Authors: Zhuowei Chen, Shancheng Fang, Wei Liu, Qian He, Mengqi Huang, Zhendong Mao

AAAI 2024 | Conference PDF | Archive PDF | Plain Text | LLM Run Details

Reproducibility Variable Result LLM Response
Research Type Experimental Extensive experiments show that our method can generate more text-coherent and ID-preserved images with negligible time overhead compared to the standard text-to-image generation process.

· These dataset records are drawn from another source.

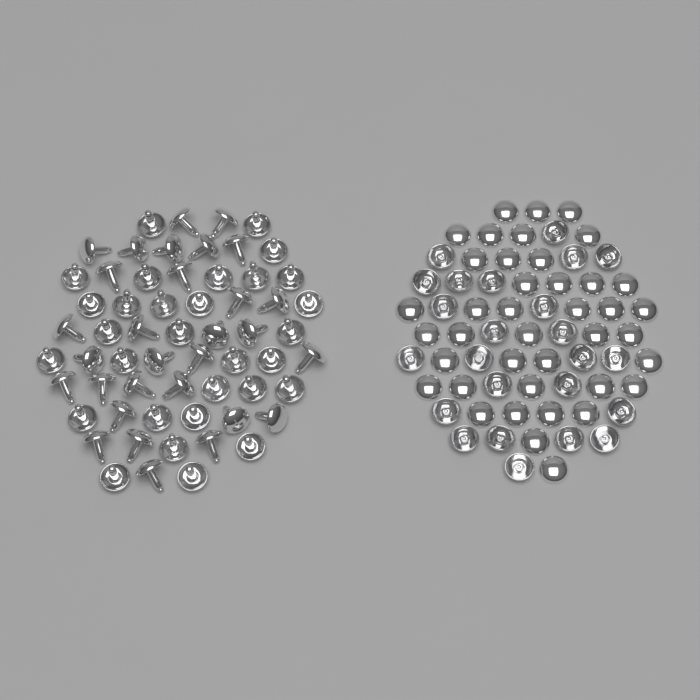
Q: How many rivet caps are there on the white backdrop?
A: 64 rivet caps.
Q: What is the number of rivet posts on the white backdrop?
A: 60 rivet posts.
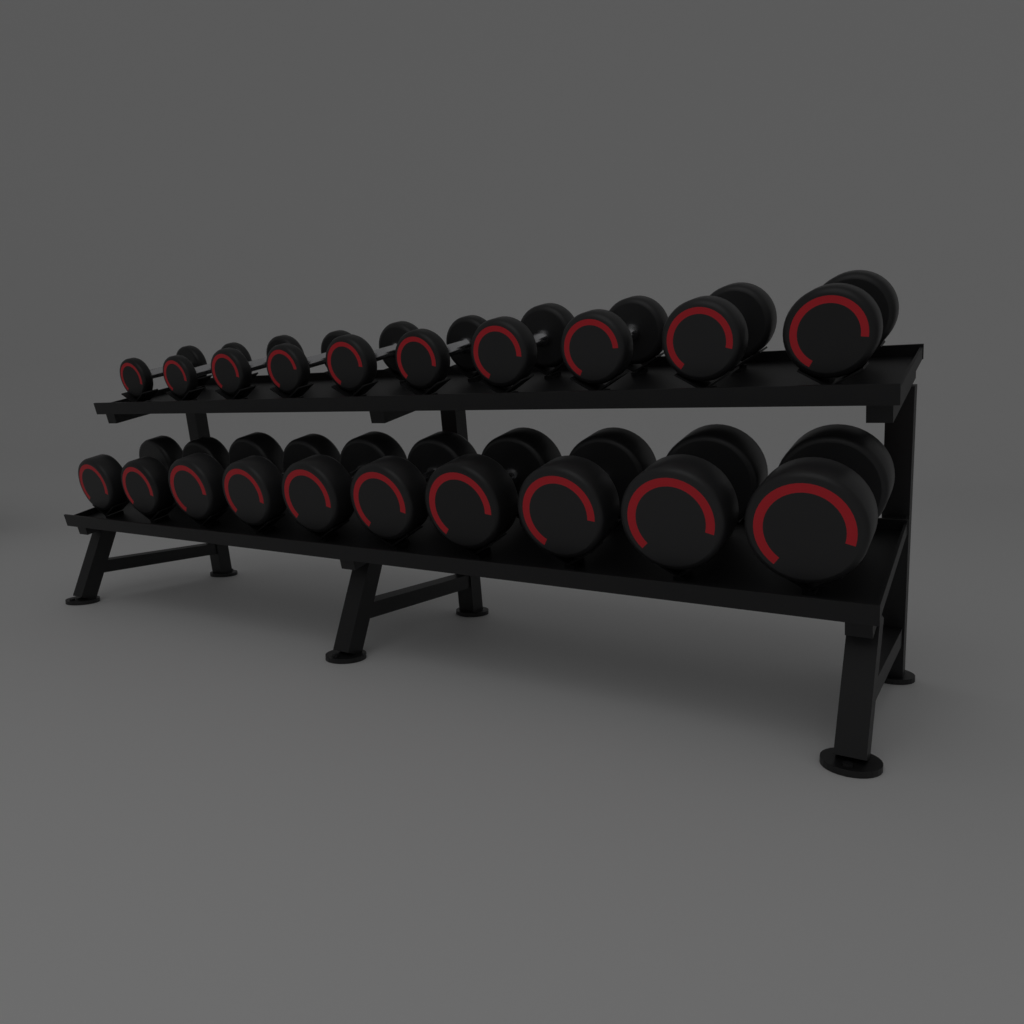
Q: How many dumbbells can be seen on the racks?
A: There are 20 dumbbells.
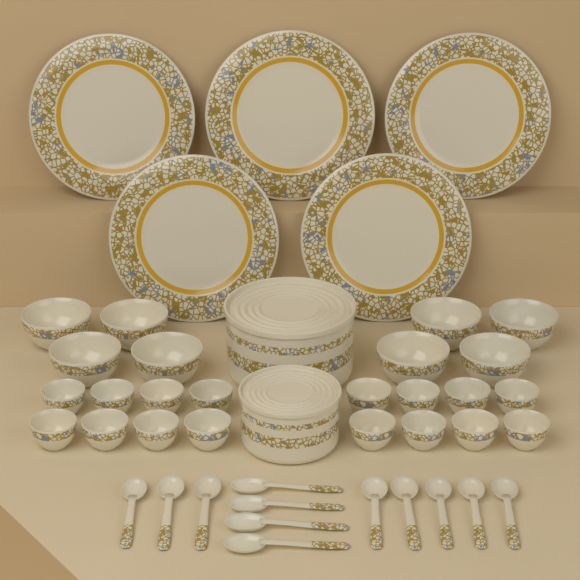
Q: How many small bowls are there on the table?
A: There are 16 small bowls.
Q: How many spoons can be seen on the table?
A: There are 12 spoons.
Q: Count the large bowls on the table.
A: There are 8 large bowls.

Researcher Affiliation Collaboration Zhuowei Chen1,2*, Shancheng Fang1, Wei Liu2, Qian He2, Mengqi Huang1, Zhendong Mao1 1 University of Science and Technology of China 2 Byte Dance {chenzw01, huangmq}@mail.ustc.edu.cn {zdmao, fangsc}@ustc.edu.cn {liuwei.jikun, heqian}@bytedance.com
Pseudocode No The paper describes the architecture and processes (e.g., M2ID Encoder, Self-Augmented Editability Learning) but does not include any formal pseudocode or algorithm blocks.
Open Source Code No The paper does not provide an explicit statement about releasing code for their method or a link to a code repository.
Open Datasets Yes Our experiments are conducted on the widely used FFHQ dataset (Karras, Laine, and Aila 2019), which contains 70k high-resolution human face images.
Dataset Splits No The paper states the total number of training examples and mentions a test set, but it does not specify any explicit validation dataset splits or percentages (e.g., '80/10/10 split' or specific sample counts for validation).
Hardware Specification Yes Our experiments are trained on a server with eight A100-80G GPUs, which takes about one day to complete our experiment.
Software Dependencies No The paper mentions using 'Stable Diffusion 2.1-base' but does not provide specific version numbers for other software dependencies or libraries (e.g., Python, PyTorch).
Experiment Setup Yes The learning rate and batch size are set to 5e 5 and 64. The encoder is trained for 60,000 iterations. The embedding regularization weight λ is set to 1e 4. ... We use the DDIM (Song, Meng, and Ermon 2020) sampler with 30 steps during inference. The guidance scale is set to 7.5.